The pyroelectric anemometer (PA), a thermal gas flow meter device, offers some interesting advantages over other existing means of thermal mass flow measurements. A study of the effectiveness of PA systems on unstable (turbulent) flows was conducted. In this report we present results acquired over the summer using various types of PA systems. These systems were employed in the University of Pennsylvania 2" Suction Wind Tunnel (PSWT). Additional structures built to control the flow in the PSWT. Measurements were carried out with these structures. Results of the various measurements conducted this summer are presented in graphical form and some discussion presented. The data is available in disk format.
AUTOMATIC SPEECH RECOGNITION OF FRICATIVES ON THE CORTICON NEURAL COMPUTER USING FEATURE EXTRACTION
This project represents the synthesis of two previous independently done projects, the first being Christopher D. Donham's doctoral thesis from 1995 and the second being Ahmed Ali's research done in 1996. The goal is to implement Ali's simulated neural network for fricatives onto the Analog Neural Computer using the details and feature extractors from Donham's thesis. A feed-forward network is designed, consisting of level detectors followed by decision makers. Sounds from a speech database go to a bank of bandpass filters which separate the sounds in order of increasing frequency into 16 bands.

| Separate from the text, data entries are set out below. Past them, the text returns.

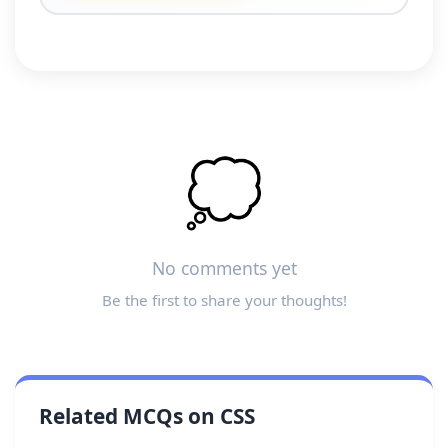
💭
No comments yet
Be the first to share your thoughts!
Related MCQs on CSS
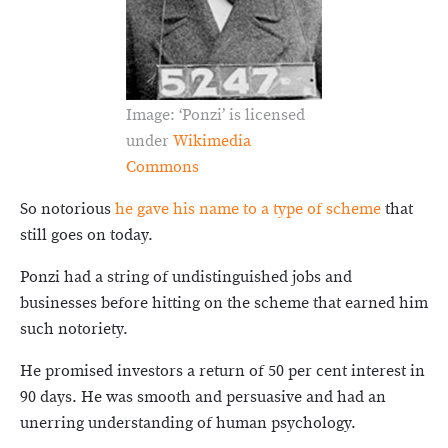
Image: ‘Ponzi’ is licensed
under
Wikimedia
Commons
So notorious
he gave his name to a type of scheme
that
still goes on today.
Ponzi had a string of undistinguished jobs and
businesses before hitting on the scheme that earned him
such notoriety.
He promised investors a return of 50 per cent interest in
90 days. He was smooth and persuasive and had an
unerring understanding of human psychology.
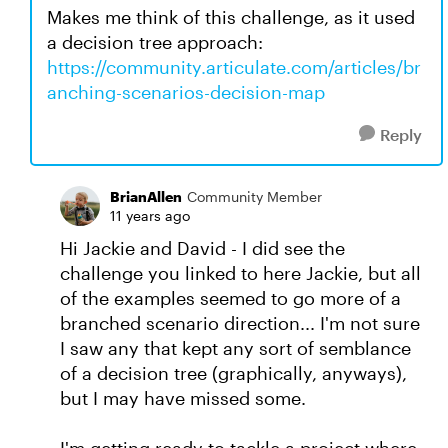
Makes me think of this challenge, as it used
a decision tree approach:
https://community.articulate.com/articles/br
anching-scenarios-decision-map
Reply
BrianAllen
Community Member
11 years ago
Hi Jackie and David - I did see the
challenge you linked to here Jackie, but all
of the examples seemed to go more of a
branched scenario direction... I'm not sure
I saw any that kept any sort of semblance
of a decision tree (graphically, anyways),
but I may have missed some.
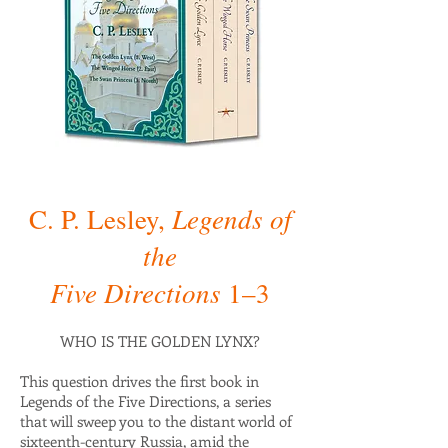
Legends of
C. P. Lesley,
the
Five Directions
1–3
WHO IS THE GOLDEN LYNX?
This question drives the first book in
Legends of the Five Directions, a series
that will sweep you to the distant world of
sixteenth-century Russia, amid the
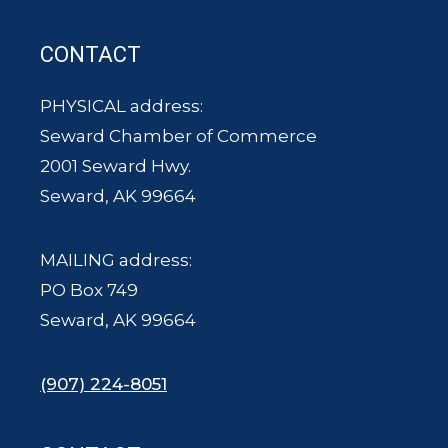
CONTACT
PHYSICAL address:
Seward Chamber of Commerce
2001 Seward Hwy.
Seward, AK 99664
MAILING address:
PO Box 749
Seward, AK 99664
(907) 224-8051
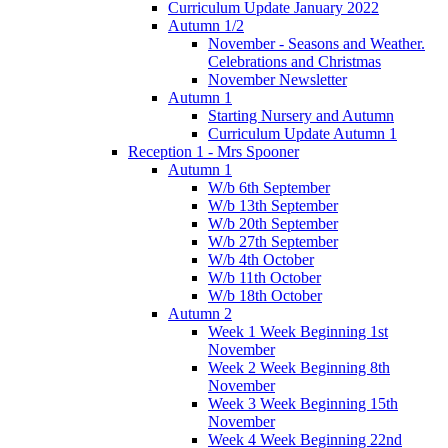
Curriculum Update January 2022
Autumn 1/2
November - Seasons and Weather.
Celebrations and Christmas
November Newsletter
Autumn 1
Starting Nursery and Autumn
Curriculum Update Autumn 1
Reception 1 - Mrs Spooner
Autumn 1
W/b 6th September
W/b 13th September
W/b 20th September
W/b 27th September
W/b 4th October
W/b 11th October
W/b 18th October
Autumn 2
Week 1 Week Beginning 1st
November
Week 2 Week Beginning 8th
November
Week 3 Week Beginning 15th
November
Week 4 Week Beginning 22nd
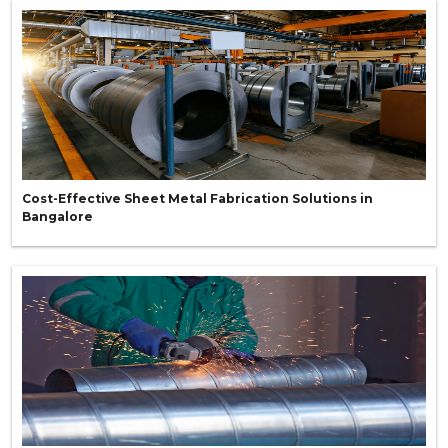
Cost-Effective Sheet Metal Fabrication Solutions in
Bangalore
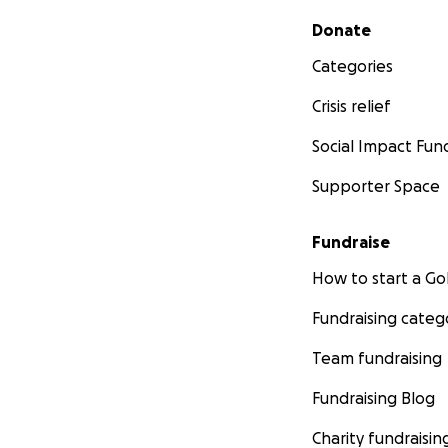
Secondary menu
Donate
Categories
Crisis relief
Social Impact Fun
Supporter Space
Fundraise
How to start a 
Fundraising categ
Team fundraising
Fundraising Blog
Charity fundraisin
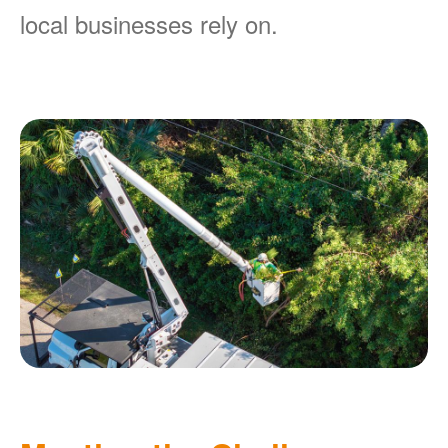
local businesses rely on.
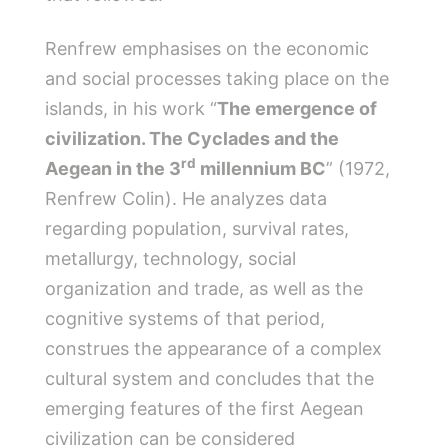
Renfrew emphasises on the economic
and social processes taking place on the
islands, in his work “
The emergence of
civilization. The Cyclades and the
rd
Aegean in the 3
millennium BC
” (1972,
Renfrew Colin). He analyzes data
regarding population, survival rates,
metallurgy, technology, social
organization and trade, as well as the
cognitive systems of that period,
construes the appearance of a complex
cultural system and concludes that the
emerging features of the first Aegean
civilization can be considered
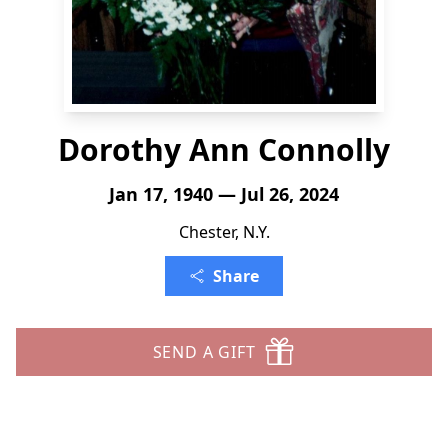
Dorothy Ann Connolly
Jan 17, 1940 — Jul 26, 2024
Chester, N.Y.
Share
SEND A GIFT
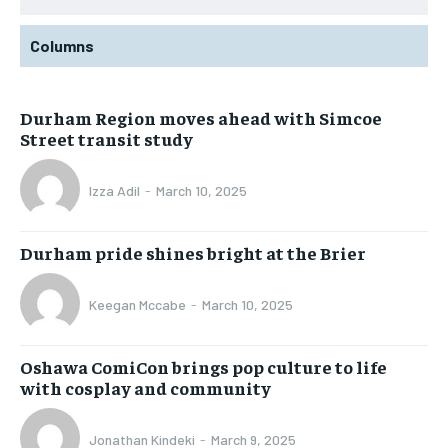
Columns
Durham Region moves ahead with Simcoe
Street transit study
Izza Adil
-
March 10, 2025
Durham pride shines bright at the Brier
Keegan Mccabe
-
March 10, 2025
Oshawa ComiCon brings pop culture to life
with cosplay and community
Jonathan Kindeki
-
March 9, 2025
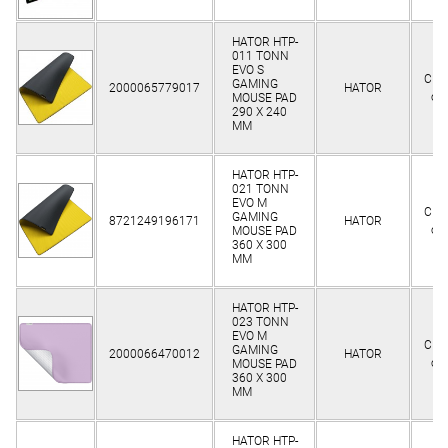
HATOR HTP-
011 TONN
EVO S
Clie
GAMING
2000065779017
HATOR
on
MOUSE PAD
290 X 240
MM
HATOR HTP-
021 TONN
EVO M
Clie
GAMING
8721249196171
HATOR
on
MOUSE PAD
360 Х 300
MM
HATOR HTP-
023 TONN
EVO M
Clie
GAMING
2000066470012
HATOR
on
MOUSE PAD
360 Х 300
MM
HATOR HTP-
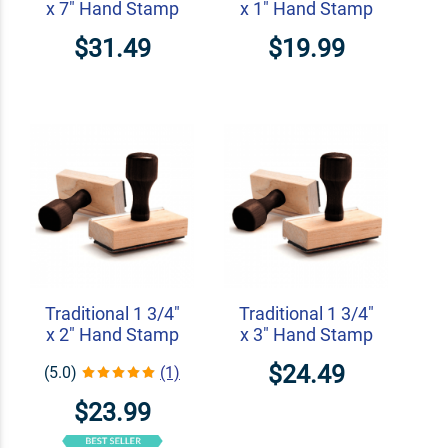
x 7" Hand Stamp
x 1" Hand Stamp
$31.49
$19.99
Traditional 1 3/4"
Traditional 1 3/4"
x 2" Hand Stamp
x 3" Hand Stamp
$24.49
(5.0)
(1)
$23.99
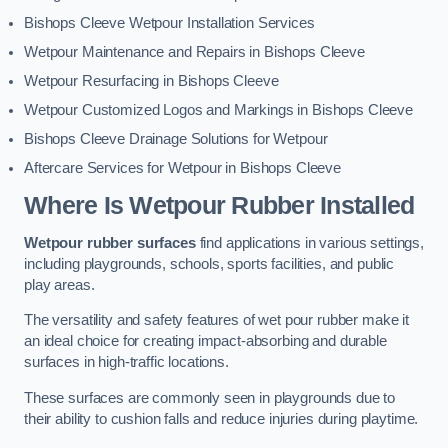
Bishops Cleeve Wetpour Installation Services
Wetpour Maintenance and Repairs in Bishops Cleeve
Wetpour Resurfacing in Bishops Cleeve
Wetpour Customized Logos and Markings in Bishops Cleeve
Bishops Cleeve Drainage Solutions for Wetpour
Aftercare Services for Wetpour in Bishops Cleeve
Where Is Wetpour Rubber Installed
Wetpour rubber surfaces
find applications in various settings,
including playgrounds, schools, sports facilities, and public
play areas.
The versatility and safety features of wet pour rubber make it
an ideal choice for creating impact-absorbing and durable
surfaces in high-traffic locations.
These surfaces are commonly seen in playgrounds due to
their ability to cushion falls and reduce injuries during playtime.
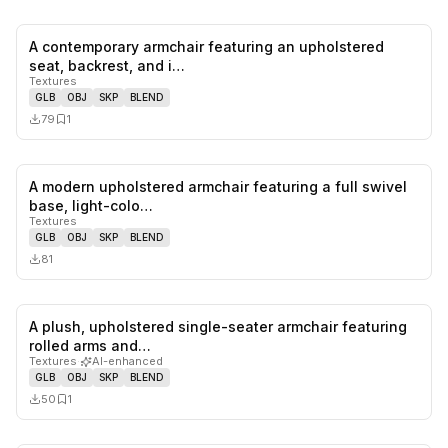
A contemporary armchair featuring an upholstered
0
likes,
1
sa
seat, backrest, and i…
Textures
GLB
OBJ
SKP
BLEND
79
1
A modern upholstered armchair featuring a full swivel
0
likes,
0
sa
base, light-colo…
Textures
GLB
OBJ
SKP
BLEND
81
A plush, upholstered single-seater armchair featuring
0
likes,
1
sa
rolled arms and…
Textures
·
AI-enhanced
GLB
OBJ
SKP
BLEND
50
1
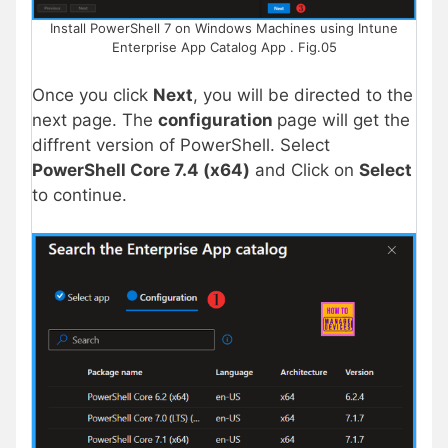
Install PowerShell 7 on Windows Machines using Intune
Enterprise App Catalog App . Fig.05
Once you click
Next
, you will be directed to the
next page. The
configuration
page will get the
diffrent version of PowerShell. Select
PowerShell Core 7.4 (x64)
and Click on
Select
to continue.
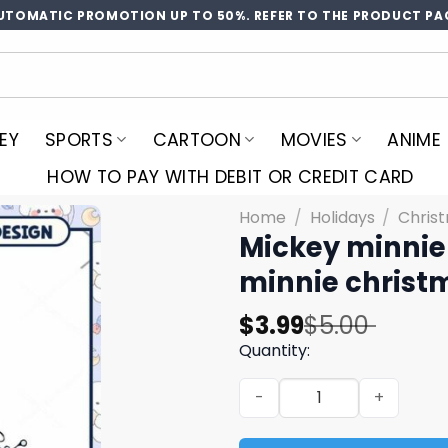
UTOMATIC PROMOTION UP TO 50%. REFER TO THE PRODUCT PA
EY
SPORTS
CARTOON
MOVIES
ANIME
HOW TO PAY WITH DEBIT OR CREDIT CARD
Home
/
Holidays
/
Chris
Mickey minnie
minnie christ
Original
Current
$
3.99
$
5.00
price
price
Quantity:
was:
is:
Mickey minnie christmas p
$5.00.
$3.99.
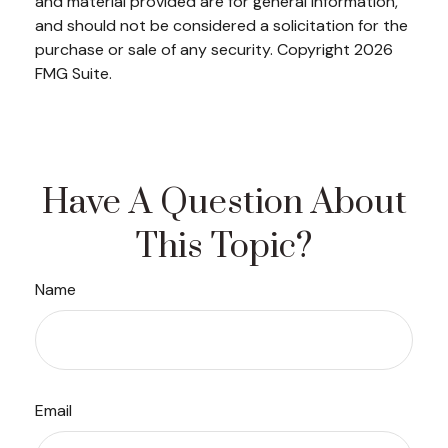
and material provided are for general information,
and should not be considered a solicitation for the
purchase or sale of any security. Copyright
2026
FMG Suite.
Have A Question About
This Topic?
Name
Email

The output of these bands is presented to the neural computer. The level detectors analyze the energy content per band, and send that information to the decision makers, which then decides whether or not a phoneme is the fricative it was designed to detect.
PATTERN RECOGNITION USING A NEURAL NETWORK
During the summer I have worked with pattern recognition using neural networks. The purpose of this project is to introduce me to the field of pattern recognition using neural networks. This research can be segmented into three parts: first, to acquire a background on neural networks, back propagation, pattern recognition and Matlab; second, to build a library of input vectors that are used to train and test the neural network; and third, to program, simulate, train and expand the neural network. In this paper, we describe the first part and the beginning of the second and third segments. We provide an introduction to neural networks and pattern recognition based on what we have learned. We also provide a quick introduction to Matlab and its use as a neural network simulator. Problems confronted during the development of the neural network will be discussed as well as the future directions of this research.
A SYSTEM FOR SPECTROELECTROCHEMICAL CHARACTERIZATION OF THIN FILMS FOR ELECTROCHEMICAL SENSORS
A device has been developed for the spectroelectrochemical characterization of thin films for electrochemical microsensors. This consists of a reaction chamber containing a transparent indium tin oxide (ITO) working electrode, a gold counter electrode, and a silver-silver chloride reference electrode. The reaction chamber is constructed using a standard 5 mL spectrophotometer cuvette, and allows for easy delivery of fluids while mounted in a spectrophotometer. Changes in the absorption spectrum of a K3Fe(CN)6 solution due to the redox processes taking place during cyclic voltammetry have been successfully observed using this device.
VOWEL RECOGNITON USING NEURAL NETWORKS
Despite the seeming ease with which humans extract meaningful information from the speech signal, achieving this with man-made systems has proven difficult. We hear and understand effort-lessly, yet how we do this remains a mystery. The methods which should be used to construct machines capable of recognizing speech are therefore unclear. Various methods have been and are being explored to allow machines to recognize speech. The approach employed here uses neural networks to examines speech at the phoneme level.